» **HOW TO COMPLETE THIS TASK**: Take from the data every line in which the word "elbow" is found.

» **EXERCISE MATERIAL**:
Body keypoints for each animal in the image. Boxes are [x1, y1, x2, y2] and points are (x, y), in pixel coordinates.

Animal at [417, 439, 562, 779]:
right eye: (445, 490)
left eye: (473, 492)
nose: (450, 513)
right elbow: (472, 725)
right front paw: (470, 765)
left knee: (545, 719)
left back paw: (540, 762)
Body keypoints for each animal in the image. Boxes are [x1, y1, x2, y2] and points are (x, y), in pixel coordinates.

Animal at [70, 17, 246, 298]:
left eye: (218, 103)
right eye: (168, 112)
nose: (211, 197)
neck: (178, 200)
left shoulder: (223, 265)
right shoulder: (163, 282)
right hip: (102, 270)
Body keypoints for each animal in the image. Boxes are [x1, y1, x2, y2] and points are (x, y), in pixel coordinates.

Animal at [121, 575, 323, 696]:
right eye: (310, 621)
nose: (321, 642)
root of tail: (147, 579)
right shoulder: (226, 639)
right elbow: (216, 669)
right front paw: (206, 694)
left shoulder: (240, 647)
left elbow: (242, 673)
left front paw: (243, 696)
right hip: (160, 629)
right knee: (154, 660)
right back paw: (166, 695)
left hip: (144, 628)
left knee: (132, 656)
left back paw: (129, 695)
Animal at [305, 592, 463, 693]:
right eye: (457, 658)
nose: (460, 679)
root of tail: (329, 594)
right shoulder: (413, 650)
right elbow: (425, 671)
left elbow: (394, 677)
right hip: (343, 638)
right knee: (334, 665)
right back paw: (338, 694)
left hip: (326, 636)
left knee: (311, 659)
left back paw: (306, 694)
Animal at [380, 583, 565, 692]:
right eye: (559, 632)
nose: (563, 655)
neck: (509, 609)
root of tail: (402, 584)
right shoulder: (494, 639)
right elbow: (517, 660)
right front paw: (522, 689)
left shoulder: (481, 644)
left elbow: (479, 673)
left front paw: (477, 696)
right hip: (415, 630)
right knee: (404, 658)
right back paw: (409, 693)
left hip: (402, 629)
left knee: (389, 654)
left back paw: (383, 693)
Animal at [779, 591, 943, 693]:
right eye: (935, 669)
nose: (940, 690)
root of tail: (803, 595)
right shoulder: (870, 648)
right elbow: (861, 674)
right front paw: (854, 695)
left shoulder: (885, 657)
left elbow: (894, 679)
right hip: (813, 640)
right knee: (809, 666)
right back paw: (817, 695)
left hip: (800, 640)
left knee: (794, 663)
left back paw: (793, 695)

» **EXPECTED ANSWER**:
right elbow: (472, 725)
right elbow: (216, 669)
left elbow: (242, 673)
right elbow: (425, 671)
left elbow: (394, 677)
right elbow: (517, 660)
left elbow: (479, 673)
right elbow: (861, 674)
left elbow: (894, 679)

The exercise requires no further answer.